Alternative to antimicrobial growth promoters in the diets of broilers challenged with subclinical necrotic enteritis.

Necrotic enteritis (NE) is a disease of worldwide distribution, which affects young broilers and causes economic losses on a scale of 6 billion dollars per year. For decades, NE was controlled in poultry flocks by dietary administration of low doses of antimicrobial growth promoters (AGPs). However, an increase in NE incidence was noted after the AGP ban. This study aimed to compare the effect of an antibiotic (Enramycin) diet to a combination of sodium butyrate, hydrolyzed yeast, and zinc proteinate (ViligenTM) on broiler diets regarding performance, blood parameters, intestinal permeability, morphology and lesions, and carcass yield of broilers challenged with Eimeria spp. and Clostridium perfringens to simulate subclinical necrotic enteritis. A total of 1,150 one-day-old male broiler chickens with an initial average weight of 43.9 ± 0.65 g were allocated to 50 experimental pens. Animals were divided into 5 groups: Negative control (NC) without additives; Positive control (PC) with 0.12 g/ton of Enramycin (8%); V500, V1000, and V1500 with the addition of 500, 1.000, and 1.500 g/ton of Viligen, respectively. All animals were challenged by Eimeria spp. at 7 d of age and by C. perfringens at 17, 18, and 19 d for induction of subclinical NE. The broilers fed with all concentrations of Viligen showed similar performance, blood parameters, intestinal permeability, and carcass yield compared to PC broilers.
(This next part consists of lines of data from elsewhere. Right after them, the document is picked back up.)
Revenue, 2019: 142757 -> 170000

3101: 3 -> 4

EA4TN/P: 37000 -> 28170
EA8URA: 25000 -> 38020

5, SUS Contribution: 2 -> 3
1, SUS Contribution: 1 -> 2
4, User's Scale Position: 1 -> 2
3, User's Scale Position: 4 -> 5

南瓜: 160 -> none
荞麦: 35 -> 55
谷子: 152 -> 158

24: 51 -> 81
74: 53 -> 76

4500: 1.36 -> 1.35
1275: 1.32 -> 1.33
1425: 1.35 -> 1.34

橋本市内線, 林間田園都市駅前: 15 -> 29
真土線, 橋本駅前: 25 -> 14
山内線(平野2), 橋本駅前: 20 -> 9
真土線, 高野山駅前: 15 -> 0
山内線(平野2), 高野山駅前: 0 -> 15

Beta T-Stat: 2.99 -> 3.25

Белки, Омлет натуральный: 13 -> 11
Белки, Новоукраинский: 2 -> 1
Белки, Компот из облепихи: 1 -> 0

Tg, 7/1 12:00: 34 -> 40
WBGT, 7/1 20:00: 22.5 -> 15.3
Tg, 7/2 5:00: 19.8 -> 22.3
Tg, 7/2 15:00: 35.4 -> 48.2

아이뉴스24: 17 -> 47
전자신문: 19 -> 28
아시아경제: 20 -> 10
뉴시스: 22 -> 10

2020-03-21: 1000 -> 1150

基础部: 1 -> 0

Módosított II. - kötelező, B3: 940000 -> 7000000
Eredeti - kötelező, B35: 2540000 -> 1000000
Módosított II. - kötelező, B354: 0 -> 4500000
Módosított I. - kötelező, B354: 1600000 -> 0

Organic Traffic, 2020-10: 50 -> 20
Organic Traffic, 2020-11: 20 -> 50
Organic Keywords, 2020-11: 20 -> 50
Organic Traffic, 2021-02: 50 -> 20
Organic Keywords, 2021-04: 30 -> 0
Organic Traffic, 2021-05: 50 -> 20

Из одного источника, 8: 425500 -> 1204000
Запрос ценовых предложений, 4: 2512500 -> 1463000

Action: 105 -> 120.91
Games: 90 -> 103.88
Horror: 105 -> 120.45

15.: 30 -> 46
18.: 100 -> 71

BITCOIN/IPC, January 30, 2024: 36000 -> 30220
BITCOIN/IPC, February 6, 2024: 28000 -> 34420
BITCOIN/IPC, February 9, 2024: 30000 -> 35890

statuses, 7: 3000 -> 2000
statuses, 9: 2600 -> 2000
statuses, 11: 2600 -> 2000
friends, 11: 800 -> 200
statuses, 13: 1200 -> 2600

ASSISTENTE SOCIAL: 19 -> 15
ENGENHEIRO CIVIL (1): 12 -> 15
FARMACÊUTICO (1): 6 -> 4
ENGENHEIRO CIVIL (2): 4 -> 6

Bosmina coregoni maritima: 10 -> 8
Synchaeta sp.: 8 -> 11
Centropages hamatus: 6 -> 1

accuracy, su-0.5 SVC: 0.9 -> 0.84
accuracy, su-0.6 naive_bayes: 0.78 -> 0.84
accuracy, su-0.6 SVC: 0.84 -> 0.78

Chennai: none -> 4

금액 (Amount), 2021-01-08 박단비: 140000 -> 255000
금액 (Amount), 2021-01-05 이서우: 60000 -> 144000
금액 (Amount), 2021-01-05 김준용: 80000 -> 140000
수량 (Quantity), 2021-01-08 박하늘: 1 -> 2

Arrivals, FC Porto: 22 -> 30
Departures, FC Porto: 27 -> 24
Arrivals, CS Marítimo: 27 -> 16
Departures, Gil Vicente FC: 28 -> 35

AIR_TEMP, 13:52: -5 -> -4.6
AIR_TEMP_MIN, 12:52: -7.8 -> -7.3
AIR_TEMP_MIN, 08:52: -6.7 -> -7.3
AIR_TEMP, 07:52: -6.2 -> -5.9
However, NC broilers showed higher FCR compared to PC broilers from 1 to 33 d (1.42 vs. 1.39) (P = 0.048) and from 1 to 42 d (1.51 vs. 1.49) (P < 0.001). V1500 broilers had fewer intestinal lesions at 28 d when compared to the PC treatment (P < 0.05) and showed that higher Viligen inclusion resulted in lower intestinal damage. At 21 d, the V500 group showed higher intestinal morphology characteristics (VH:VD 4.9 vs. 3.5) compared to the PC treatment (P < 0.001). Thus, in this study, the dietary addition of Viligen to broilers challenged by an experimental model of subclinical NE resulted in lower intestinal damage and similar performance to that obtained by the addition of Enramycin.